What you are asked to do:
The response should be an exact copy of the records, with the pictures removed.

Data to process:
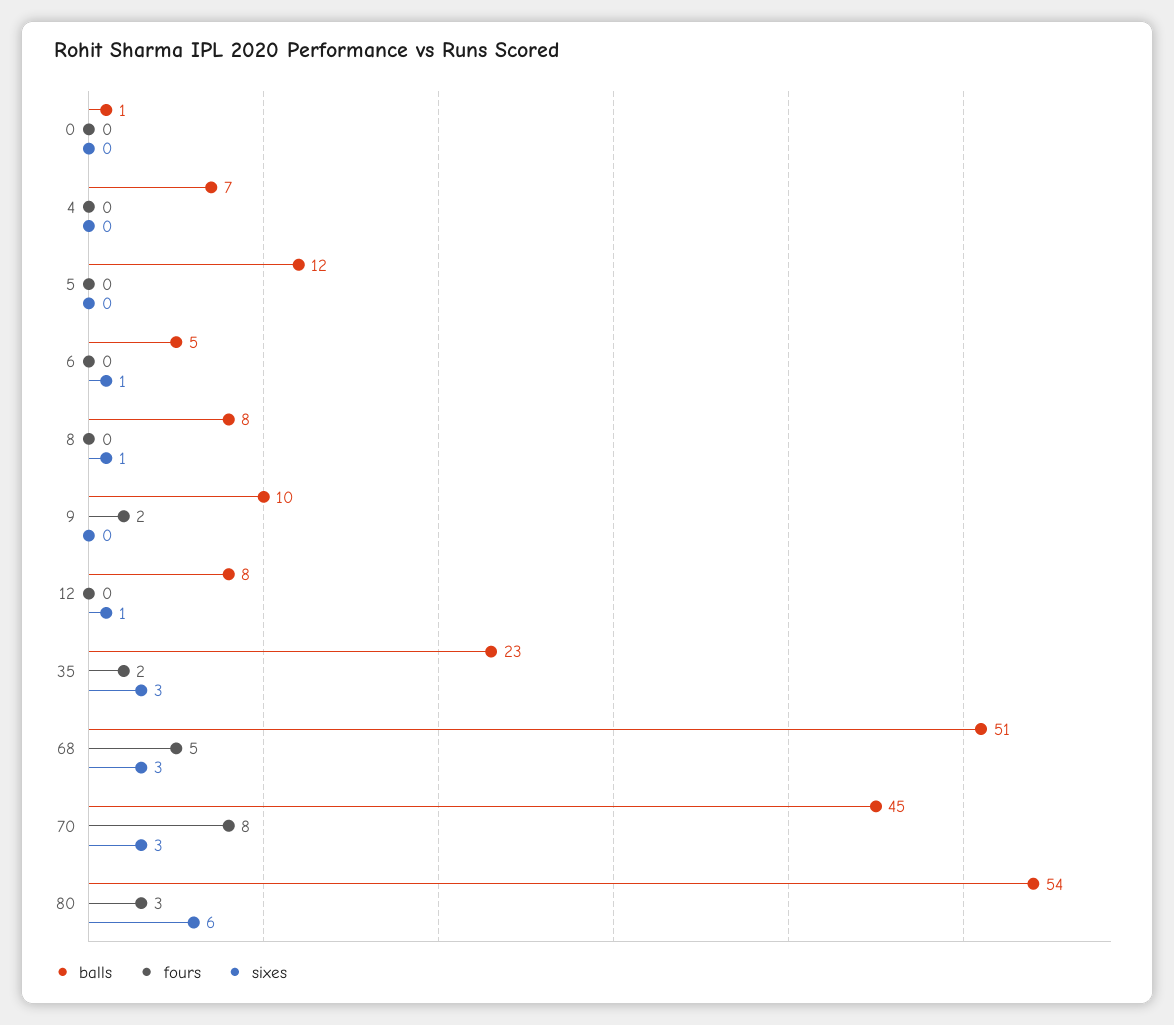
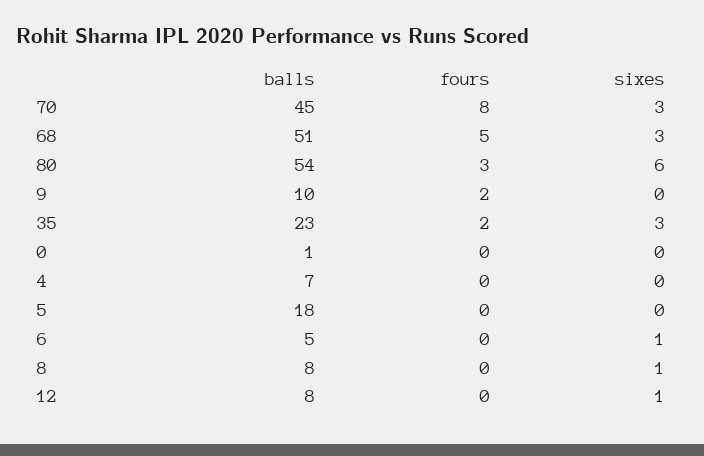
  {
    "balls": {
      "0": 1,
      "4": 7,
-     "5": 12,
+     "5": 18,
      "6": 5,
      "8": 8,
      "9": 10,
      "12": 8,
      "35": 23,
      "68": 51,
      "70": 45,
      "80": 54
    },
    "fours": {
      "0": 0,
      "4": 0,
      "5": 0,
      "6": 0,
      "8": 0,
      "9": 2,
      "12": 0,
      "35": 2,
      "68": 5,
      "70": 8,
      "80": 3
    },
    "sixes": {
      "0": 0,
      "4": 0,
      "5": 0,
      "6": 1,
      "8": 1,
      "9": 0,
      "12": 1,
      "35": 3,
      "68": 3,
      "70": 3,
      "80": 6
    }
  }

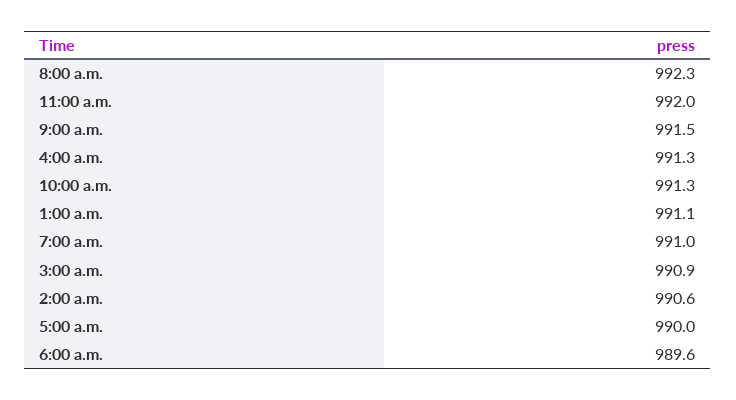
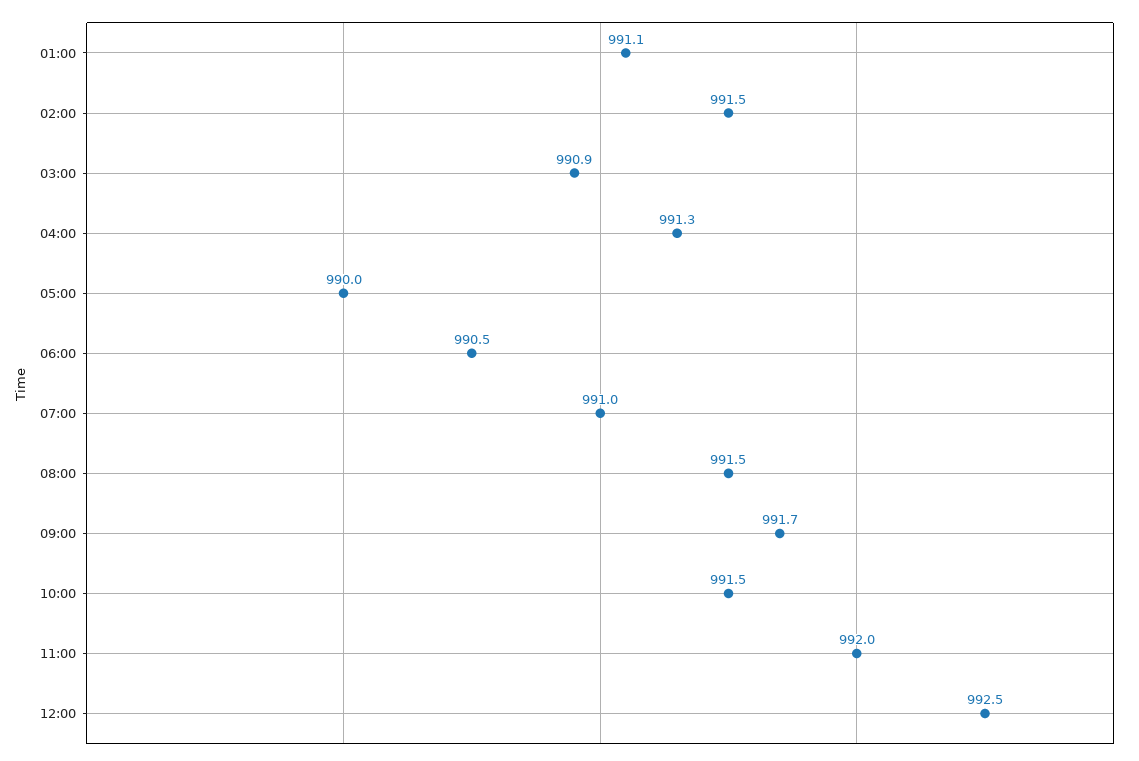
  {
-   "8:00 a.m.": 992.3,
+   "8:00 a.m.": 991.5,
    "11:00 a.m.": 992,
-   "9:00 a.m.": 991.5,
+   "9:00 a.m.": 991.7,
    "4:00 a.m.": 991.3,
-   "10:00 a.m.": 991.3,
+   "10:00 a.m.": 991.5,
    "1:00 a.m.": 991.1,
    "7:00 a.m.": 991,
    "3:00 a.m.": 990.9,
-   "2:00 a.m.": 990.6,
+   "2:00 a.m.": 991.5,
    "5:00 a.m.": 990,
-   "6:00 a.m.": 989.6
+   "6:00 a.m.": 990.5,
+   "12:00": 992.5
  }

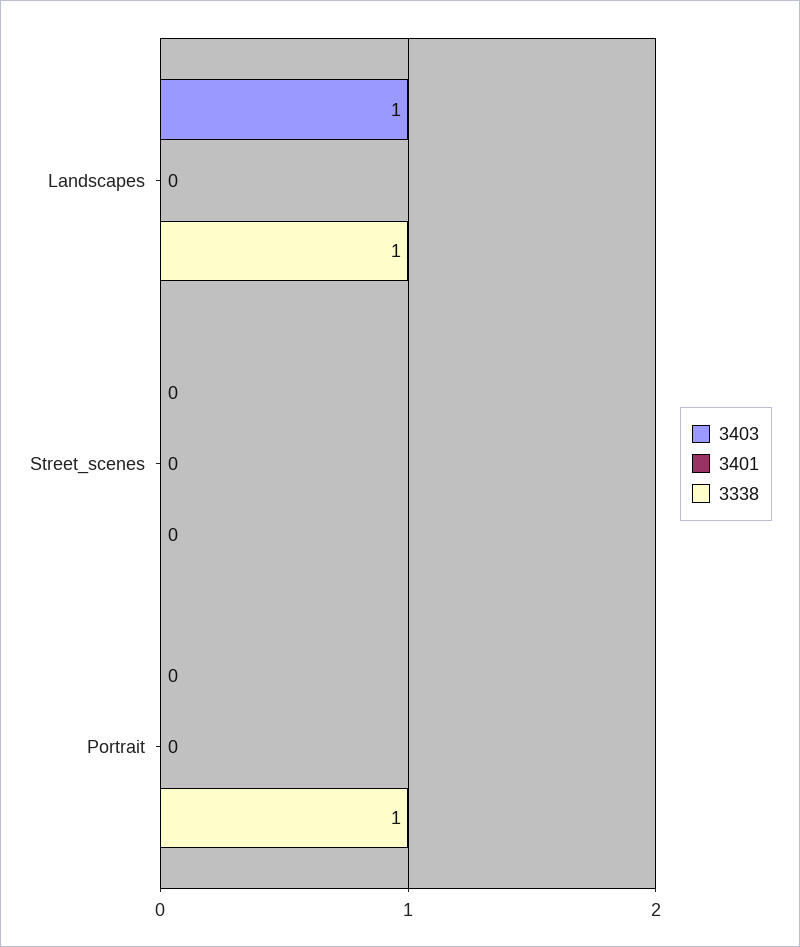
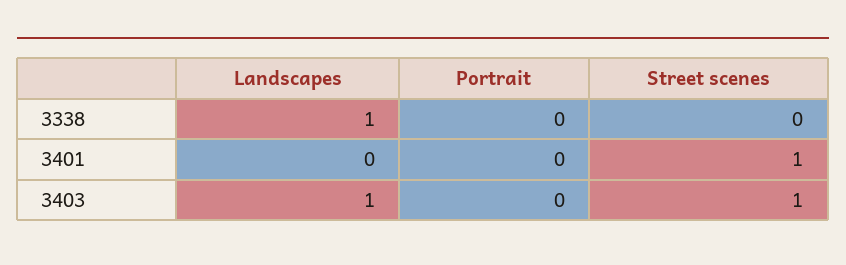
  {
    "3403": {
      "Landscapes": 1,
-     "Street_scenes": 0,
+     "Street_scenes": 1,
      "Portrait": 0
    },
    "3401": {
      "Landscapes": 0,
-     "Street_scenes": 0,
+     "Street_scenes": 1,
      "Portrait": 0
    },
    "3338": {
      "Landscapes": 1,
      "Street_scenes": 0,
-     "Portrait": 1
+     "Portrait": 0
    }
  }

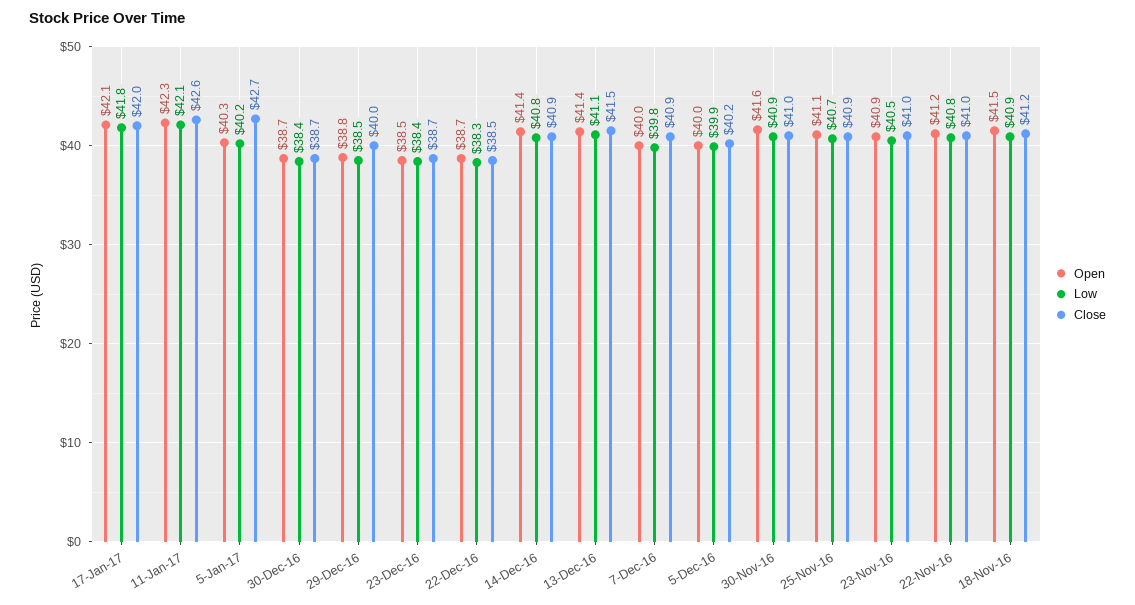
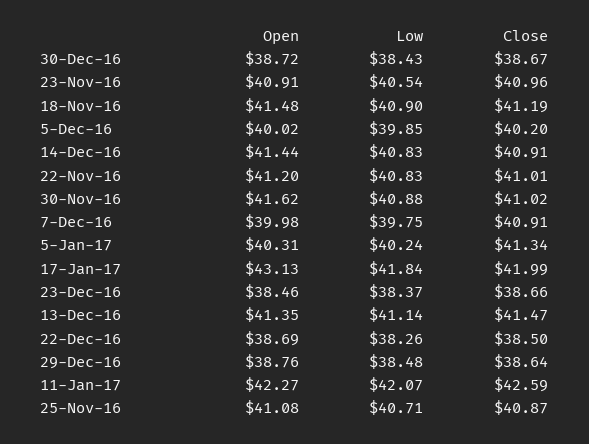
  {
    "Open": {
-     "17-Jan-17": 42.1,
+     "17-Jan-17": 43.13,
      "11-Jan-17": 42.27,
      "5-Jan-17": 40.31,
      "30-Dec-16": 38.72,
      "29-Dec-16": 38.76,
      "23-Dec-16": 38.46,
      "22-Dec-16": 38.69,
      "14-Dec-16": 41.44,
      "13-Dec-16": 41.35,
      "7-Dec-16": 39.98,
      "5-Dec-16": 40.02,
      "30-Nov-16": 41.62,
      "25-Nov-16": 41.08,
      "23-Nov-16": 40.91,
      "22-Nov-16": 41.2,
      "18-Nov-16": 41.48
    },
    "Low": {
      "17-Jan-17": 41.84,
      "11-Jan-17": 42.07,
      "5-Jan-17": 40.24,
      "30-Dec-16": 38.43,
      "29-Dec-16": 38.48,
      "23-Dec-16": 38.37,
      "22-Dec-16": 38.26,
      "14-Dec-16": 40.83,
      "13-Dec-16": 41.14,
      "7-Dec-16": 39.75,
      "5-Dec-16": 39.85,
      "30-Nov-16": 40.88,
      "25-Nov-16": 40.71,
      "23-Nov-16": 40.54,
      "22-Nov-16": 40.83,
      "18-Nov-16": 40.9
    },
    "Close": {
      "17-Jan-17": 41.99,
      "11-Jan-17": 42.59,
-     "5-Jan-17": 42.7,
+     "5-Jan-17": 41.34,
      "30-Dec-16": 38.67,
-     "29-Dec-16": 40,
+     "29-Dec-16": 38.64,
      "23-Dec-16": 38.66,
      "22-Dec-16": 38.5,
      "14-Dec-16": 40.91,
      "13-Dec-16": 41.47,
      "7-Dec-16": 40.91,
      "5-Dec-16": 40.2,
      "30-Nov-16": 41.02,
      "25-Nov-16": 40.87,
      "23-Nov-16": 40.96,
      "22-Nov-16": 41.01,
      "18-Nov-16": 41.19
    }
  }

Answer area:
  {
    "balls": {
      "0": 1,
      "4": 7,
-     "5": 12,
+     "5": 18,
      "6": 5,
      "8": 8,
      "9": 10,
      "12": 8,
      "35": 23,
      "68": 51,
      "70": 45,
      "80": 54
    },
    "fours": {
      "0": 0,
      "4": 0,
      "5": 0,
      "6": 0,
      "8": 0,
      "9": 2,
      "12": 0,
      "35": 2,
      "68": 5,
      "70": 8,
      "80": 3
    },
    "sixes": {
      "0": 0,
      "4": 0,
      "5": 0,
      "6": 1,
      "8": 1,
      "9": 0,
      "12": 1,
      "35": 3,
      "68": 3,
      "70": 3,
      "80": 6
    }
  }

  {
-   "8:00 a.m.": 992.3,
+   "8:00 a.m.": 991.5,
    "11:00 a.m.": 992,
-   "9:00 a.m.": 991.5,
+   "9:00 a.m.": 991.7,
    "4:00 a.m.": 991.3,
-   "10:00 a.m.": 991.3,
+   "10:00 a.m.": 991.5,
    "1:00 a.m.": 991.1,
    "7:00 a.m.": 991,
    "3:00 a.m.": 990.9,
-   "2:00 a.m.": 990.6,
+   "2:00 a.m.": 991.5,
    "5:00 a.m.": 990,
-   "6:00 a.m.": 989.6
+   "6:00 a.m.": 990.5,
+   "12:00": 992.5
  }

  {
    "3403": {
      "Landscapes": 1,
-     "Street_scenes": 0,
+     "Street_scenes": 1,
      "Portrait": 0
    },
    "3401": {
      "Landscapes": 0,
-     "Street_scenes": 0,
+     "Street_scenes": 1,
      "Portrait": 0
    },
    "3338": {
      "Landscapes": 1,
      "Street_scenes": 0,
-     "Portrait": 1
+     "Portrait": 0
    }
  }

  {
    "Open": {
-     "17-Jan-17": 42.1,
+     "17-Jan-17": 43.13,
      "11-Jan-17": 42.27,
      "5-Jan-17": 40.31,
      "30-Dec-16": 38.72,
      "29-Dec-16": 38.76,
      "23-Dec-16": 38.46,
      "22-Dec-16": 38.69,
      "14-Dec-16": 41.44,
      "13-Dec-16": 41.35,
      "7-Dec-16": 39.98,
      "5-Dec-16": 40.02,
      "30-Nov-16": 41.62,
      "25-Nov-16": 41.08,
      "23-Nov-16": 40.91,
      "22-Nov-16": 41.2,
      "18-Nov-16": 41.48
    },
    "Low": {
      "17-Jan-17": 41.84,
      "11-Jan-17": 42.07,
      "5-Jan-17": 40.24,
      "30-Dec-16": 38.43,
      "29-Dec-16": 38.48,
      "23-Dec-16": 38.37,
      "22-Dec-16": 38.26,
      "14-Dec-16": 40.83,
      "13-Dec-16": 41.14,
      "7-Dec-16": 39.75,
      "5-Dec-16": 39.85,
      "30-Nov-16": 40.88,
      "25-Nov-16": 40.71,
      "23-Nov-16": 40.54,
      "22-Nov-16": 40.83,
      "18-Nov-16": 40.9
    },
    "Close": {
      "17-Jan-17": 41.99,
      "11-Jan-17": 42.59,
-     "5-Jan-17": 42.7,
+     "5-Jan-17": 41.34,
      "30-Dec-16": 38.67,
-     "29-Dec-16": 40,
+     "29-Dec-16": 38.64,
      "23-Dec-16": 38.66,
      "22-Dec-16": 38.5,
      "14-Dec-16": 40.91,
      "13-Dec-16": 41.47,
      "7-Dec-16": 40.91,
      "5-Dec-16": 40.2,
      "30-Nov-16": 41.02,
      "25-Nov-16": 40.87,
      "23-Nov-16": 40.96,
      "22-Nov-16": 41.01,
      "18-Nov-16": 41.19
    }
  }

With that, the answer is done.